Meeting changes: The dominant difference in LeSS framework–1 is the behavior of Scrum meetings, driven by coordination needs. This is illustrated in Figure–1 and explained next:

  1. Sprint Planning Part 1: One meeting, and same maximum duration: one hour per week of Sprint. Rather than all team members participating, limit it to two members per team, plus the one overall Product Owner. Let team representatives self-manage to decide their division of Product Backlog Items, although if “competition” the PO can break a tie. End with the partial-teams identifying dependencies (perhaps with a dependency matrix) between items and discussing coordination.
  2. Sprint Planning Part 2: Independently (and usually parallel) per Team, though sometimes a member of Team-A may observe Team-B’s meeting and make suggestions when there is a coordination issue between the teams.
  3. Daily Scrum: Independently per Team, though a member of Team-A may observe Team-B’s Daily Scrum, to increase information sharing.
  4. (addition) Inter-team coordination meeting: Several times per week, team representatives may hold an Open Space, Town Hall Meeting, Multi-Team Daily Scrum, or Scrum of Scrums, to increase information sharing and coordination.
  5. (addition) Joint Light Product Backlog Refinement: Maximum duration: 5% of Sprint. Only two representatives per team. Splitting, analysis, and estimation for soon-to-develop Product Backlog items. Analysis is lightweight; for example, if using Specification by Example, only three examples per item. Note that the cross-team estimation ensures a common baseline for estimation across teams. Note that this meeting increases product-level learning and team agility – the ability of any team to take on any PBI.
  6. Product Backlog Refinement: For this mid-Sprint meeting preparing for future Sprints, for co-located teams, hold this at the same time in one big room with all team members; each team facing a separate wall with their own learning tools (whiteboards, projectors, …). Apply rotation writing and other large-group workshop techniques so that all members across all teams are eventually exposed to analyzing all items, which is critical for more team flexibility.
  7. (optional addition) In-Sprint Item Inspection: When possible, informally seek out early feedback from the PO or other stakeholders on finished Product Backlog items as soon as possible during the Sprint, to reduce the inspection and discussion that would otherwise be required at the Sprint Review; this does not eliminate the Sprint Review.

Data extract:
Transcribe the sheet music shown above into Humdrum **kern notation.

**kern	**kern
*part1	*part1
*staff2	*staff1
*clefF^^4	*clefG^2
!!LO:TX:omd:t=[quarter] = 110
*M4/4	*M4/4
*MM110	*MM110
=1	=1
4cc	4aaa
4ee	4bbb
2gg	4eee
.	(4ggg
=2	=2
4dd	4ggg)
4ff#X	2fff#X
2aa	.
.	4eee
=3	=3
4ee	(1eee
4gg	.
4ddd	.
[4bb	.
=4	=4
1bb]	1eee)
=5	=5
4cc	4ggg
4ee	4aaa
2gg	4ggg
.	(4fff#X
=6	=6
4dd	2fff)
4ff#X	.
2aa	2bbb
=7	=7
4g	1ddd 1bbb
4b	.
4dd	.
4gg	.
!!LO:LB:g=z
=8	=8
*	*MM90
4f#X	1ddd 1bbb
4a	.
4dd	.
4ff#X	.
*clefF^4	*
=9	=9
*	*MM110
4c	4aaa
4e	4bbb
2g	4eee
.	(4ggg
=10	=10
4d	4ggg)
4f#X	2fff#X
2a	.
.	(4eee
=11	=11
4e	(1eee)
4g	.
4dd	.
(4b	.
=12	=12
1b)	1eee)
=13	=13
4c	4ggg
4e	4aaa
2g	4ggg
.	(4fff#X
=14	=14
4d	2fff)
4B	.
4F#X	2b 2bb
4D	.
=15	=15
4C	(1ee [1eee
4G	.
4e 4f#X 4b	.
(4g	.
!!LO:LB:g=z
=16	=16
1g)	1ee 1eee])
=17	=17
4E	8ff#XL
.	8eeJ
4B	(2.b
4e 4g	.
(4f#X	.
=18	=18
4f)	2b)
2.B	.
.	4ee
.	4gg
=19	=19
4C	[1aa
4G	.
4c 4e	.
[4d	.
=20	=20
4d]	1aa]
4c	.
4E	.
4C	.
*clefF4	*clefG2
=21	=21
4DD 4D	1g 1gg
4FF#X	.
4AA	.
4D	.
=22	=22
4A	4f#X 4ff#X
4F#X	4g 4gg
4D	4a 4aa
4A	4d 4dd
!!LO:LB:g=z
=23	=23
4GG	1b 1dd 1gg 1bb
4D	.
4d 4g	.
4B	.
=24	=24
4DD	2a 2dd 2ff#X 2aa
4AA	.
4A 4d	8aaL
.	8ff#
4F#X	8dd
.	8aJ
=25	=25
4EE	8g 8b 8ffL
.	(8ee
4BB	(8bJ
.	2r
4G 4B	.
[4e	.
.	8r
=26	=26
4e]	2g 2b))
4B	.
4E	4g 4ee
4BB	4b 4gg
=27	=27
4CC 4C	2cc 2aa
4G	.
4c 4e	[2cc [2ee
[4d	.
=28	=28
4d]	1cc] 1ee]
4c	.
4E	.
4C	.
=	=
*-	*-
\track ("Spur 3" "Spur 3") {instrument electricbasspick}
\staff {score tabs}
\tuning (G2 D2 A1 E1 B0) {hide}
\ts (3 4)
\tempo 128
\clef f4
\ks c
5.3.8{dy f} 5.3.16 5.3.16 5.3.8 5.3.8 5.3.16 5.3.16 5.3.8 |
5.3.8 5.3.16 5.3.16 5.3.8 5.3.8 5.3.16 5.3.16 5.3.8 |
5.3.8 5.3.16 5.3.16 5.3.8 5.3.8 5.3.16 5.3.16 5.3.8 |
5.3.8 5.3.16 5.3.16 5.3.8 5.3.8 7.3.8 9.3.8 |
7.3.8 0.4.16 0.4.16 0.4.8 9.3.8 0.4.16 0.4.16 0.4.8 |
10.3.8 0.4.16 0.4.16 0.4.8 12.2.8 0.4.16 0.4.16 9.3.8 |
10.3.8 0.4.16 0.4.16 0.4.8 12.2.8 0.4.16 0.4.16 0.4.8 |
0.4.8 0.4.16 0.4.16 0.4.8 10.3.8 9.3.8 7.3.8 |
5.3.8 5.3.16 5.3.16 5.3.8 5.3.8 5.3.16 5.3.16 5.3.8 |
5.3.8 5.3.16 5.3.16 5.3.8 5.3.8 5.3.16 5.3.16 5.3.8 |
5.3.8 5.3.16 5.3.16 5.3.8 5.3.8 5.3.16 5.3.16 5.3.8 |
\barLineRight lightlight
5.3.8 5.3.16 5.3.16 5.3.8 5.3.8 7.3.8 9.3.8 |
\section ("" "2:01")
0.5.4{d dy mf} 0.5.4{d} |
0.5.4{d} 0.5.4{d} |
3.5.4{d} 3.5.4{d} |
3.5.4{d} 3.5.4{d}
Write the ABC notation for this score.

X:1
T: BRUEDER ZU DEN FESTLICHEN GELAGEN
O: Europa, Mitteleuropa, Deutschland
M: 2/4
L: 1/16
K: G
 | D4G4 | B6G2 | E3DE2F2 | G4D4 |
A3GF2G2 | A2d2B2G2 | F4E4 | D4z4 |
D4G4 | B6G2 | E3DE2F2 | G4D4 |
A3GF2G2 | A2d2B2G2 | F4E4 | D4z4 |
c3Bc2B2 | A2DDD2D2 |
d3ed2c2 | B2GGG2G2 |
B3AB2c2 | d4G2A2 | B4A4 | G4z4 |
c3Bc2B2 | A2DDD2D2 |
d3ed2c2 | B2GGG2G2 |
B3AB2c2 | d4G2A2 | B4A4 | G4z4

Given task A:
Using the text on LeSS meeting changes, explain in one to three sentences why rotation writing and other large-group workshop techniques are applied during Product Backlog Refinement.
Given task B:
Continue the text on LeSS meeting changes from its last sentence.

Expected output A:
These techniques are used so that all members across all teams are eventually exposed to analyzing all items. That exposure is critical for greater team flexibility.

Expected output B:
  8. Sprint Review: One meeting, and same maximum duration: one hour per week of Sprint. Limit it to two members per team, plus the Product Owner and other stakeholders. Rather than only a common inspection of the running Potentially Releasable Increment, consider a “bazaar” or “science fair”-style phase during the middle of the Review: a large room has multiple areas with computers, each staffed by team representatives, where the features developed by a team are shown and discussed. In parallel, stakeholders visit areas of interest and team members record their feedback. However, begin and end the Sprint Review with everyone in a common discussion, to increase overall feedback and alignment.
  9. Team Retrospective: Independently per Team; no change.
  10. (addition) Joint Retrospective: Maximum duration: 45 minutes per week of Sprint. Since the Team Retrospective ends the Sprint, this Joint Retrospective is held early in the first week of the subsequent Sprint. ScrumMasters and one representative of each Team meet to identify and plan improvement experiments for the overall product or organization.

Agility Across Teams

Notice that LeSS increases learning across teams; most can flexibly do any Product Backlog item. This is in contrast to “team A can only do A-type work”, and critical for agility when scaling, so that teams are responsive to change, and all can focus on the highest-value work, rather than constrained by single specialty. Remember: agile development is for agility (flexibility) over locally-optimized efficiency.

Coordination

When scaling, a dominant issue is coordination. In traditional scaling, this is (poorly) handled with major upfront “fixed” specifications and planning, private-code component teams, and extra managers. In scaling agile development, coordination is handled more by increased coordination in shared code and self-organizing teams. Besides meetings, what other coordination elements are in large-scale Scrum?

  • Continuous integration: All code, across all teams, is integrated continuously (many times per day) and verified with automated tests, with a “stop and fix” culture of rapidly fixing a broken build.
  • Internal open source: Rather than private-code components and “component teams”, there is collective code ownership or “internal open source.” Many open-source practices apply, such as standard coding style.
  • Feature teams: Scrum feature teams develop end-to-end “vertical” customer-centric features across all shared code.
  • Communities of practice (CoPs): To handle cross-team concerns (architecture, user experience, standards, …) CoPs are established (and all that implies), with membership from the Scrum teams (not from external people). For example, a Design/Architecture CoP for the key concern of good design at scale; this is not composed of a separate “architecture group”, but by volunteering regular Scrum team members with the skill and passion.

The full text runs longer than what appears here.